Apr 17 2015

New Arab MK jockeys for influence on women’s issues, budget

Published by at 12:43 pm under Articles,Palestinian politics


By Daoud Kuttab

The strong showing by Palestinian citizens of Israel in the March 17 Knesset elections, winning an unprecedented 13 seats, has revived hope that the 20% Arab population in Israel can have a strong influence on the workings of the state.

Aida Tuma, one of two Arab women elected to the Knesset, told Al-Monitor that the 13-member Joint List of predominantely Arab parties is expected to wield serious influence in the Knesset committees, saying, “We want to be active in a way to have a genuine positive effect on our people.” Tuma is a member of Hadash, the Democratic Front for Peace and Equality, who joined Knesset member Ahmad Tibi in the temporary finance committee.

Committee selection usually awaits the formation of the government, but until then, two temporary committees are formed: one for foreign relations and security and the other for finance. “We chose to take two seats in the finance committee because we are sure that if we go for the foreign relations and security committee, they will not allow us to have any effect by moving all-important topics to subcommittees of which we are not members,” Tuma told Al-Monitor by phone on her way to Ramallah to meet with the Palestinian leadership.

Israeli Prime Minister Benjamin Netanyahu, whose Likud won an unexpected 30 mandates, is having a hard time forming a narrow coalition. Israeli media reports say that he prefers a unity government with the Zionist bloc, with 25 seats headed by Isaac Herzog. To pass a confidence vote, Israeli governments need at least 61 mandates out of 120 members of the Knesset.

Tuma said that everyone is waiting to see who will be in the government and who will be in opposition. She noted that her colleagues Dov Shenin and Tibi are members of the organizational committee, which will haggle over who will be on and chair of the various committees. The 13-member Arab coalition would like to head at least one committee. Tuma knows that this will be a tough battle and will depend in part on whether the Zionist bloc is part of the government or the opposition, saying, “If Herzog joins the government, then we will have a better chance of picking up influential seats in the Knesset’s 12 committees.”

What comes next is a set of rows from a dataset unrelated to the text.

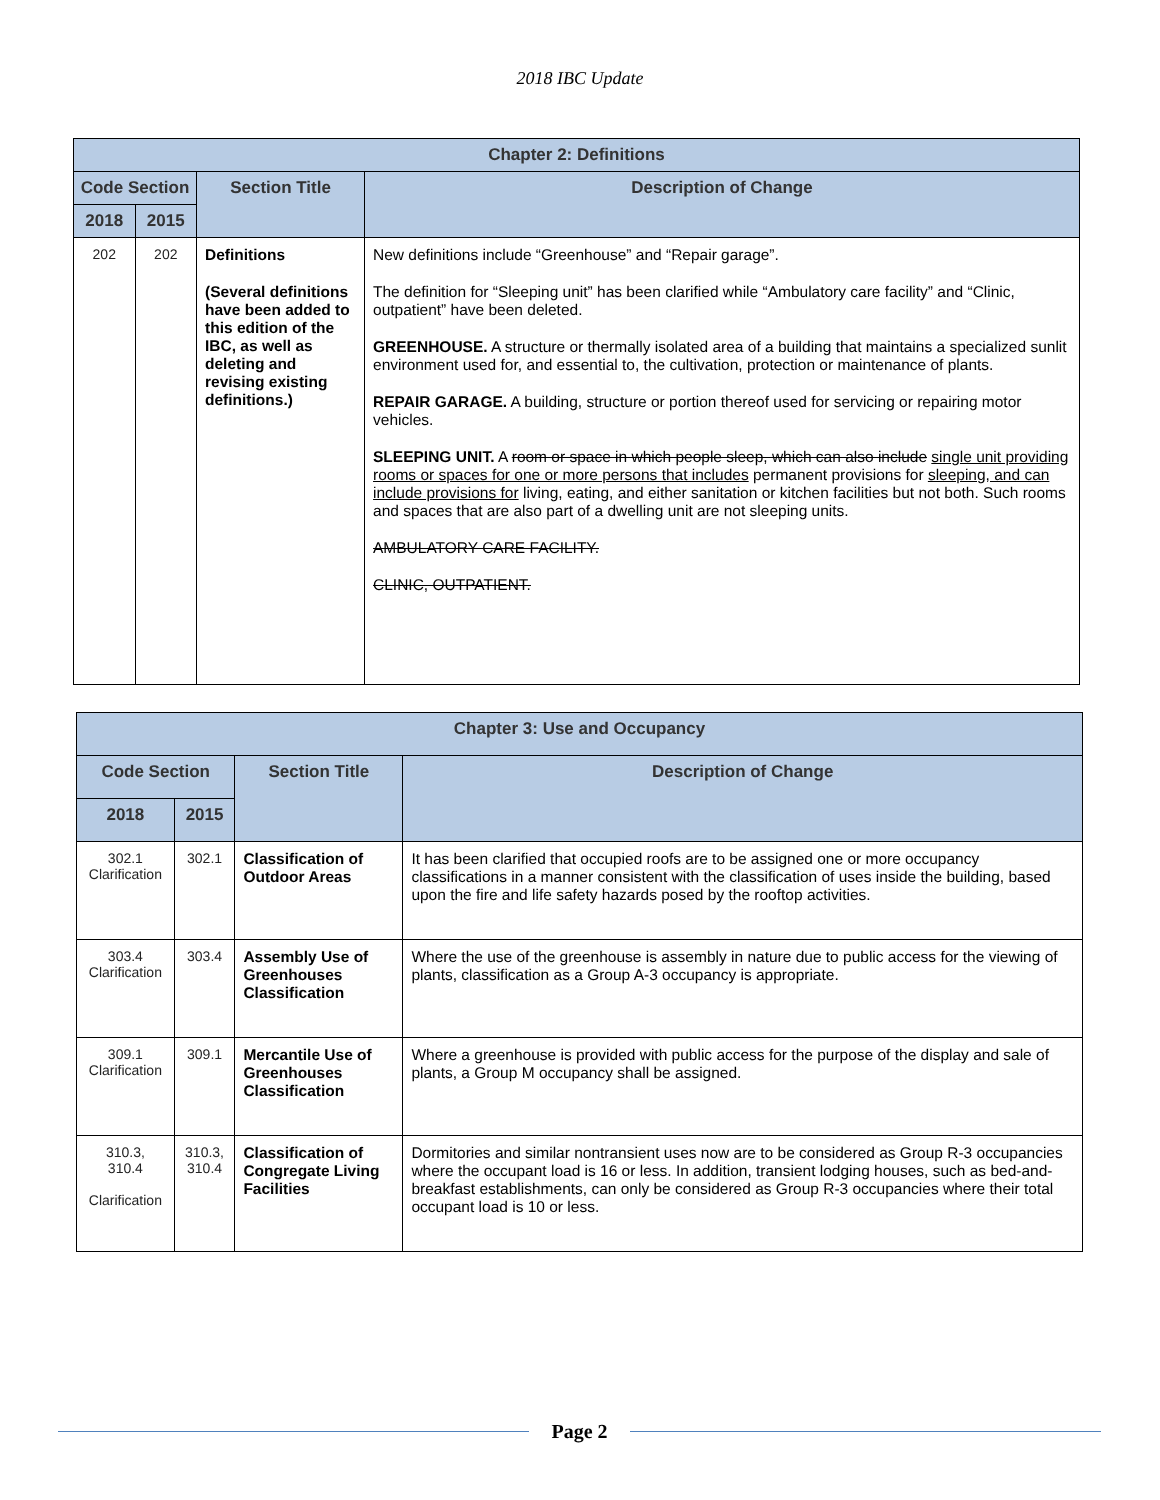2018 IBC Update
| Chapter 2: Definitions | | | |
| --- | --- | --- | --- |
| Code Section | | Section Title | Description of Change |
| 2018 | 2015 | | |
| 202 | 202 | Definitions (Several definitions have been added to this edition of the IBC, as well as deleting and revising existing definitions.) | New definitions include “Greenhouse” and “Repair garage”. The definition for “Sleeping unit” has been clarified while “Ambulatory care facility” and “Clinic, outpatient” have been deleted. GREENHOUSE. A structure or thermally isolated area of a building that maintains a specialized sunlit environment used for, and essential to, the cultivation, protection or maintenance of plants. REPAIR GARAGE. A building, structure or portion thereof used for servicing or repairing motor vehicles. SLEEPING UNIT. A room or space in which people sleep, which can also include single unit providing rooms or spaces for one or more persons that includes permanent provisions for sleeping, and can include provisions for living, eating, and either sanitation or kitchen facilities but not both. Such rooms and spaces that are also part of a dwelling unit are not sleeping units. AMBULATORY CARE FACILITY. CLINIC, OUTPATIENT. |
| Chapter 3: Use and Occupancy | | | |
| --- | --- | --- | --- |
| Code Section | | Section Title | Description of Change |
| 2018 | 2015 | | |
| 302.1 Clarification | 302.1 | Classification of Outdoor Areas | It has been clarified that occupied roofs are to be assigned one or more occupancy classifications in a manner consistent with the classification of uses inside the building, based upon the fire and life safety hazards posed by the rooftop activities. |
| 303.4 Clarification | 303.4 | Assembly Use of Greenhouses Classification | Where the use of the greenhouse is assembly in nature due to public access for the viewing of plants, classification as a Group A-3 occupancy is appropriate. |
| 309.1 Clarification | 309.1 | Mercantile Use of Greenhouses Classification | Where a greenhouse is provided with public access for the purpose of the display and sale of plants, a Group M occupancy shall be assigned. |
| 310.3, 310.4 Clarification | 310.3, 310.4 | Classification of Congregate Living Facilities | Dormitories and similar nontransient uses now are to be considered as Group R-3 occupancies where the occupant load is 16 or less. In addition, transient lodging houses, such as bed-and-breakfast establishments, can only be considered as Group R-3 occupancies where their total occupant load is 10 or less. |
Page 2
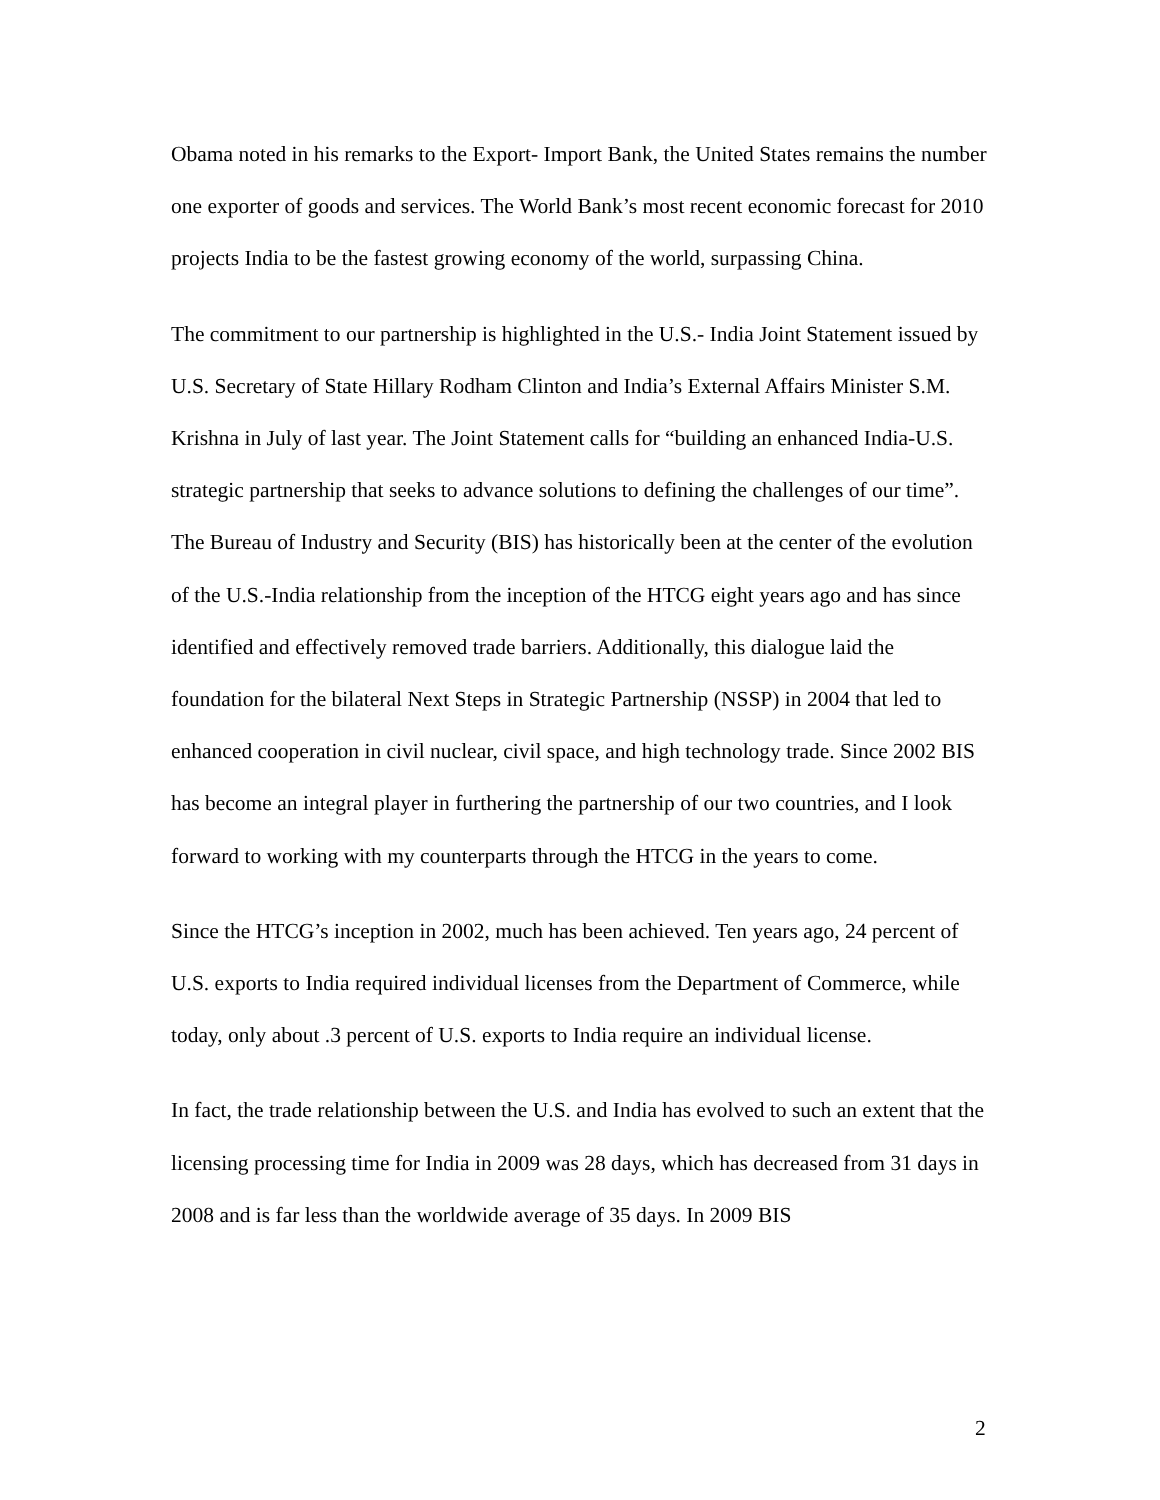Obama noted in his remarks to the Export- Import Bank, the United States remains the number one exporter of goods and services. The World Bank’s most recent economic forecast for 2010 projects India to be the fastest growing economy of the world, surpassing China.
The commitment to our partnership is highlighted in the U.S.- India Joint Statement issued by U.S. Secretary of State Hillary Rodham Clinton and India’s External Affairs Minister S.M. Krishna in July of last year. The Joint Statement calls for “building an enhanced India-U.S. strategic partnership that seeks to advance solutions to defining the challenges of our time”. The Bureau of Industry and Security (BIS) has historically been at the center of the evolution of the U.S.-India relationship from the inception of the HTCG eight years ago and has since identified and effectively removed trade barriers. Additionally, this dialogue laid the foundation for the bilateral Next Steps in Strategic Partnership (NSSP) in 2004 that led to enhanced cooperation in civil nuclear, civil space, and high technology trade. Since 2002 BIS has become an integral player in furthering the partnership of our two countries, and I look forward to working with my counterparts through the HTCG in the years to come.
Since the HTCG’s inception in 2002, much has been achieved. Ten years ago, 24 percent of U.S. exports to India required individual licenses from the Department of Commerce, while today, only about .3 percent of U.S. exports to India require an individual license.
In fact, the trade relationship between the U.S. and India has evolved to such an extent that the licensing processing time for India in 2009 was 28 days, which has decreased from 31 days in 2008 and is far less than the worldwide average of 35 days. In 2009 BIS
2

The committees that the Joint List would like to have members on or chair are the finance, interior, education, social affairs and state comptroller committees. She said, “It is unlikely that the government will allow us to head or influence the interior or finance committees, but we have a chance at gaining the chair of the important state comptroller committee.”

A much more important issue to be settled once a ruling coalition is formed will be who will head the opposition to the next government of Israel. Traditionally, the list with the highest number of members not in the government normally heads the coalition, but this is apparently not guaranteed, according to Tuma.

The Joint List, which won 13 seats, is the third largest after the Likud’s 30 and the Zionist Camp’s 24. If the Zionist Camp joins the government, then the three main opposition groups will need to agree among themselves on who will head the opposition. This means that Meretz or Yesh Atid would need to support the Joint List for the list’s leader Ayman Odeh to officially become the head of the opposition.

Tuma thinks this could be a moment of truth for the State of Israel and especially for the opposition parties, saying, “It is unclear whether they will give us the privilege and the legitimacy to be the official head of the opposition.” The opposition leader in Israel regularly meets with visiting heads of state and is given privileged information, especially on the topics of war and peace.

The Joint List angered the leftist Zionist Mertez movement because the Arabs refused to sign an agreement with them about sharing excess votes. “I think that the problem with Meretz is behind us,” Tuma said. She added that the media exaggerated the story about major disagreements with the leftist Mertetz that had developed shortly before the elections when center-to-left blocs seemed to have a good chance of winning.

Tuma, who headed Women Against Violence, an organization dedicated to defending Arab women in Israel, said that if she can, she would also like to be a member of the committee that works on women’s issues. But her top priority is the finance committee. She told Al-Monitor, “This is the committee that will debate the national budget as well as how the budget is spent. I hope to be able to help improve the status of the Arab population in Israel.”